For this reason and others, it is often useful to rewrite Maxwell's equations in a way that is "manifestly covariant"—i.e. obviously consistent with special relativity, even with just a glance at the equations—using covariant and contravariant four-vectors and tensors. This can be done using the EM tensor F, or the 4-potential A, with the 4-current J – see covariant formulation of classical electromagnetism.

• Differential forms approach: Gauss's law for magnetism and the Faraday–Maxwell law can be grouped together since the equations are homogeneous, and be seen as geometric identities expressing the field F (a 2-form), which can be derived from the 4-potential A. Gauss's law for electricity and the Ampere–Maxwell law could be seen as the dynamical equations of motion of the fields, obtained via the Lagrangian principle of least action, from the "interaction term" A J (introduced through gauge covariant derivatives), coupling the field to matter. For the field formulation of Maxwell's equations in terms of a principle of extremal action, see electromagnetic tensor.

Often, the time derivative in the Faraday–Maxwell equation motivates calling this equation "dynamical", which is somewhat misleading in the sense of the preceding analysis. This is rather an artifact of breaking relativistic covariance by choosing a preferred time direction.
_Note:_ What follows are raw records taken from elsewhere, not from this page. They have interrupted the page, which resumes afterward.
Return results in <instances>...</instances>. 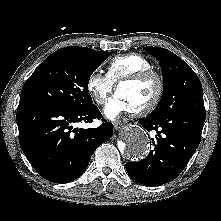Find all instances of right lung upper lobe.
I'll list each match as a JSON object with an SVG mask.
<instances>
[{"label":"right lung upper lobe","instance_id":"obj_1","mask_svg":"<svg viewBox=\"0 0 221 221\" xmlns=\"http://www.w3.org/2000/svg\"><path fill=\"white\" fill-rule=\"evenodd\" d=\"M63 50H70V51H74V52H78V53H82V54H86V55H96L99 52V51H95L90 48L76 47V46L65 47V48H63Z\"/></svg>","mask_w":221,"mask_h":221}]
</instances>
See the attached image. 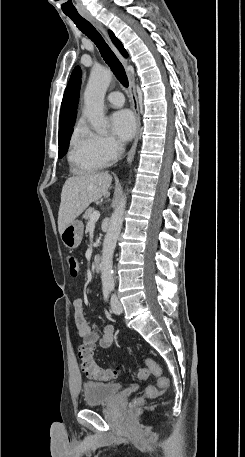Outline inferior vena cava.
I'll return each instance as SVG.
<instances>
[{
    "instance_id": "1",
    "label": "inferior vena cava",
    "mask_w": 245,
    "mask_h": 457,
    "mask_svg": "<svg viewBox=\"0 0 245 457\" xmlns=\"http://www.w3.org/2000/svg\"><path fill=\"white\" fill-rule=\"evenodd\" d=\"M118 148H119V150H124V148H123L122 144H120V142L118 144Z\"/></svg>"
}]
</instances>
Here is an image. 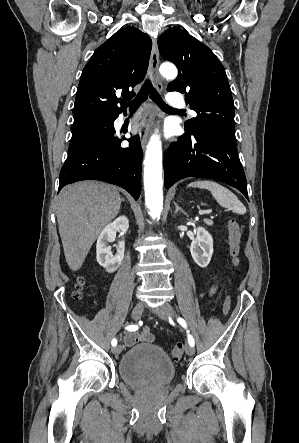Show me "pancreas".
Here are the masks:
<instances>
[{
    "mask_svg": "<svg viewBox=\"0 0 299 443\" xmlns=\"http://www.w3.org/2000/svg\"><path fill=\"white\" fill-rule=\"evenodd\" d=\"M204 223L211 226L213 224V221L210 219H204Z\"/></svg>",
    "mask_w": 299,
    "mask_h": 443,
    "instance_id": "pancreas-1",
    "label": "pancreas"
}]
</instances>
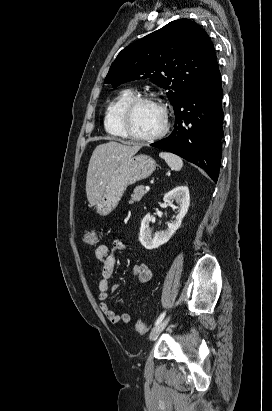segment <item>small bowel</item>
<instances>
[{
  "instance_id": "small-bowel-1",
  "label": "small bowel",
  "mask_w": 272,
  "mask_h": 411,
  "mask_svg": "<svg viewBox=\"0 0 272 411\" xmlns=\"http://www.w3.org/2000/svg\"><path fill=\"white\" fill-rule=\"evenodd\" d=\"M125 249L126 245L123 241L116 239L112 243L111 247L102 244L99 245L95 251V258L101 266V277L98 283L100 309L105 317L113 324L120 322L127 323L131 319L130 313L123 312L119 315L112 308H110L106 302L110 298L111 294L118 288V285H111L110 283L116 265V253ZM132 275L140 283H147L152 278L151 269L145 263H138L134 265L132 268Z\"/></svg>"
}]
</instances>
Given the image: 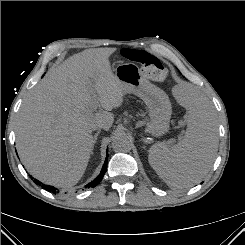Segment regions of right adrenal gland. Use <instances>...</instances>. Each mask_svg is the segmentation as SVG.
I'll return each mask as SVG.
<instances>
[{
	"instance_id": "obj_1",
	"label": "right adrenal gland",
	"mask_w": 245,
	"mask_h": 245,
	"mask_svg": "<svg viewBox=\"0 0 245 245\" xmlns=\"http://www.w3.org/2000/svg\"><path fill=\"white\" fill-rule=\"evenodd\" d=\"M99 133H100V130L97 131V132L95 133V135H94V140H93L94 145H95V143H96V141H97V137H98Z\"/></svg>"
}]
</instances>
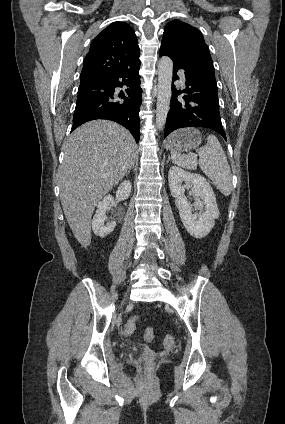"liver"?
Returning <instances> with one entry per match:
<instances>
[{
  "label": "liver",
  "instance_id": "1",
  "mask_svg": "<svg viewBox=\"0 0 285 424\" xmlns=\"http://www.w3.org/2000/svg\"><path fill=\"white\" fill-rule=\"evenodd\" d=\"M60 198L77 241L91 243V217L97 203L123 179L134 158V138L121 125L93 120L63 144Z\"/></svg>",
  "mask_w": 285,
  "mask_h": 424
}]
</instances>
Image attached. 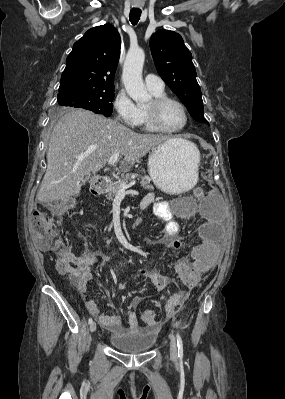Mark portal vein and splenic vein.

To have physical degrees of freedom propagated by these field equations, one must include a kinetic term F *F for A; and take into account the non-physical degrees of freedom which can be removed by gauge transformation A → A' = A − dα. See also gauge fixing and Faddeev–Popov ghosts.

• Geometric algebra summarizes the entire content of Maxwell's equations into a single equation, using the Riemann–Silberstein multivector F and the four-current J.